Together with our grantees, we have tested cost-effective, participatory models for social and economic development. These models have resulted in self-sustaining enterprises and have been replicated and expanded by government and larger donor agencies, improving conditions for hundreds of thousands of underserved families throughout the hemisphere.
More specifically:
- Our model of funding local community-driven initiatives, rather than individuals or international organizations, has come to be recognized as a development best practice.
- We have provided sustained funding and technical support to grassroots organizations in ways that, according to our grantees, other organizations do not. About 30 percent of our new grantees have never received support from either the U.S. government or from an international donor.
- Our knowledge-sharing exchanges among grantees have created an enabling environment for disseminating field-based innovations.
- By supporting local philanthropic sectors, we have fostered conditions necessary to reduce Latin American and Caribbean organizations’ dependency on U.S. foreign aid, responding to our original mandate and common critiques of foreign assistance.
Grassroots development works. It not only engages people in improving their own conditions but also fosters responsible citizenship. To gauge the impact of our investment, we systematically track our projects’ results using indicators designed to measure their tangible results and the civic capacity of individuals, organizations, and communities.

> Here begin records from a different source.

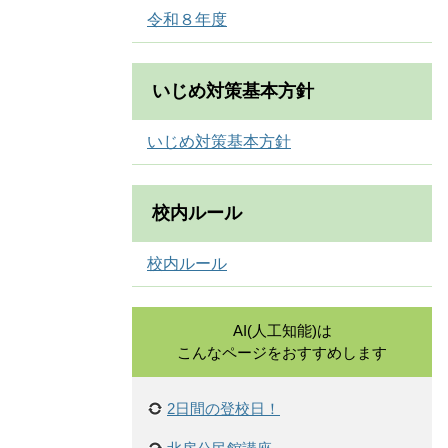
令和８年度
いじめ対策基本方針
いじめ対策基本方針
校内ルール
校内ルール
AI(人工知能)は
こんなページをおすすめします
2日間の登校日！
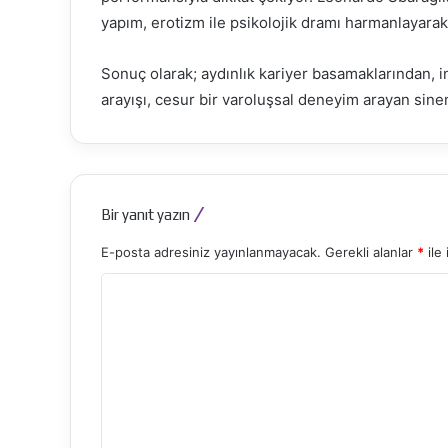
yapım, erotizm ile psikolojik dramı harmanlayarak i
Sonuç olarak; aydınlık kariyer basamaklarından, i
arayışı, cesur bir varoluşsal deneyim arayan sinem
Bir yanıt yazın
E-posta adresiniz yayınlanmayacak.
Gerekli alanlar
*
ile 
Y
o
r
u
m
*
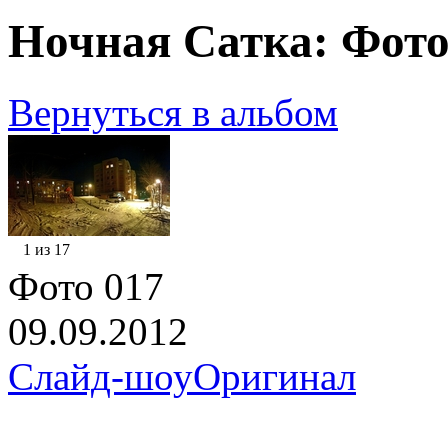
Ночная Сатка: Фото
Вернуться в альбом
1 из 17
Фото 017
09.09.2012
Слайд-шоу
Оригинал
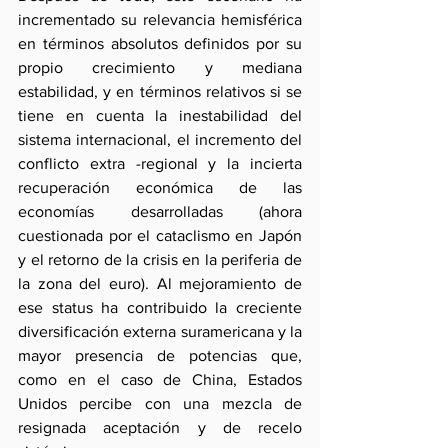
incrementado su relevancia hemisférica 
en términos absolutos definidos por su 
propio crecimiento y mediana 
estabilidad, y en términos relativos si se 
tiene en cuenta la inestabilidad del 
sistema internacional, el incremento del 
conflicto extra -regional y la incierta 
recuperación económica de las 
economías desarrolladas (ahora 
cuestionada por el cataclismo en Japón 
y el retorno de la crisis en la periferia de 
la zona del euro). Al mejoramiento de 
ese status ha contribuido la creciente 
diversificación externa suramericana y la 
mayor presencia de potencias que, 
como en el caso de China, Estados 
Unidos percibe con una mezcla de 
resignada aceptación y de recelo 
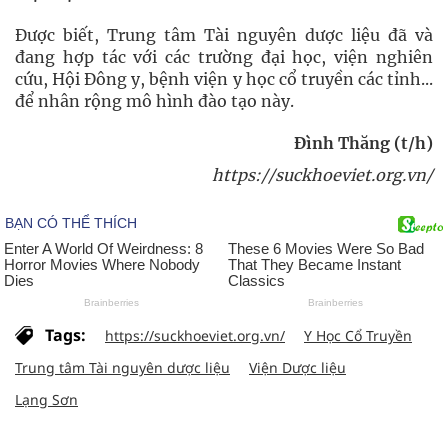
Được biết, Trung tâm Tài nguyên dược liệu đã và
đang hợp tác với các trường đại học, viện nghiên
cứu, Hội Đông y, bệnh viện y học cổ truyền các tỉnh...
để nhân rộng mô hình đào tạo này.
Đình Thăng (t/h)
https://suckhoeviet.org.vn/
Tags:
https://suckhoeviet.org.vn/
Y Học Cổ Truyền
Trung tâm Tài nguyên dược liệu
Viện Dược liệu
Lạng Sơn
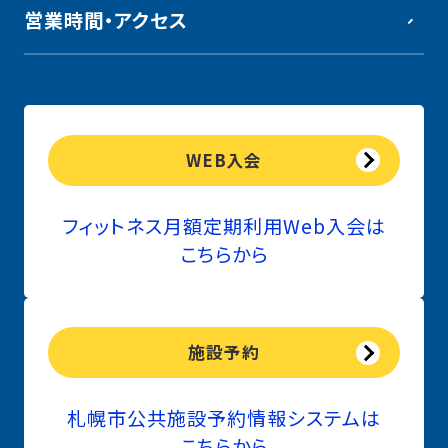
営業時間・アクセス
ミーティングルーム
トレーニングコーナー
交流サロン
WEB入会
フィットネス月額定期利用Web入会は
ライラックホール
こちらから
体育室
施設予約
ランニングコース
札幌市公共施設予約情報システムは
こちらから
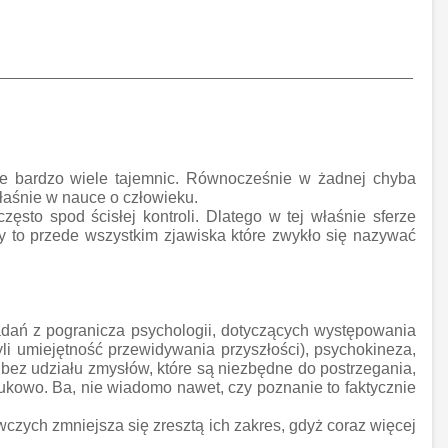
ze bardzo wiele tajemnic. Równocześnie w żadnej chyba
właśnie w nauce o człowieku.
sto spod ścisłej kontroli. Dlatego w tej właśnie sferze
czy to przede wszystkim zjawiska które zwykło się nazywać
adań z pogranicza psychologii, dotyczących występowania
zyli umiejętność przewidywania przyszłości), psychokineza,
bez udziału zmysłów, które są niezbędne do postrzegania,
ukowo. Ba, nie wiadomo nawet, czy poznanie to faktycznie
czych zmniejsza się zresztą ich zakres, gdyż coraz więcej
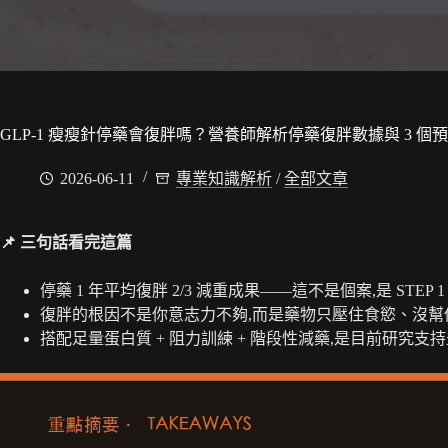
GLP-1 瘦瘦針停藥會復胖嗎？營養師解析停藥復胖數據與 3 個預
2026-06-11
專業知識解析
/
全部文章
📌 三句話看完這篇
停藥 1 年平均復胖 2/3 減重成果——這不是個案,是 STEP 1
復胖的根因不是你意志力不夠,而是藥物只壓住食慾、沒幫
搭配足量蛋白質 + 阻力訓練 + 階段性減藥,是目前研究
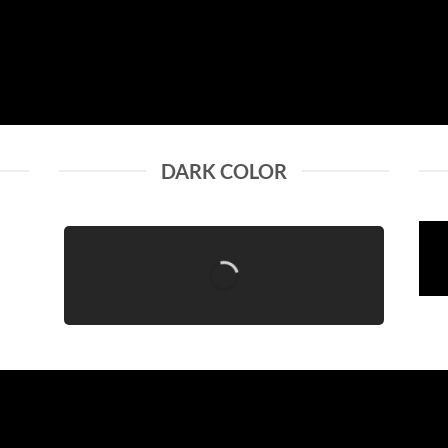
DARK COLOR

During our 50-year history, we have achieved many concrete milestones, including:
- We funded the first microcredit program in South America almost a decade before the establishment of Bangladesh’s Grameen Bank in Bangladesh, which popularized the idea of microfinance for community development.
- We have invested in associations of farmers, artisans and other producers to refine their products, scale up, market effectively, and export. For example, El Ceibo, a federation of subsistence farmers of Bolivia’s Amazon Basin, became the first organization in the world to export organic cacao and chocolate to high-end international markets. Today, it is one of Bolivia’s top chocolate exporters.
- We created a membership organization of Latin American corporate foundations, RedEAmérica. Moving beyond charity handouts, it became a regional leader in channeling private sector investment into community-driven development projects. Today it is an independent entity with 80 members in 13 countries.
- As one of the first international funders to fund African descendant organizations in the 1970s, we took a leading role in encouraging their work to promote the rights, recognition, and inclusion of people of African descent. Our grantees advocated for the inclusion of African descendants in the censuses of various countries including Uruguay, Paraguay, Brazil, Argentina, and Peru. With IAF support, a Honduran grantee secured a United Nations resolution proclaiming 2015-2024 the global Decade of People of African Descent.
- We partnered with U.S.-based diaspora organizations beginning in 2001 to leverage funds for development in their countries of origin, well before the international development field moved in that direction.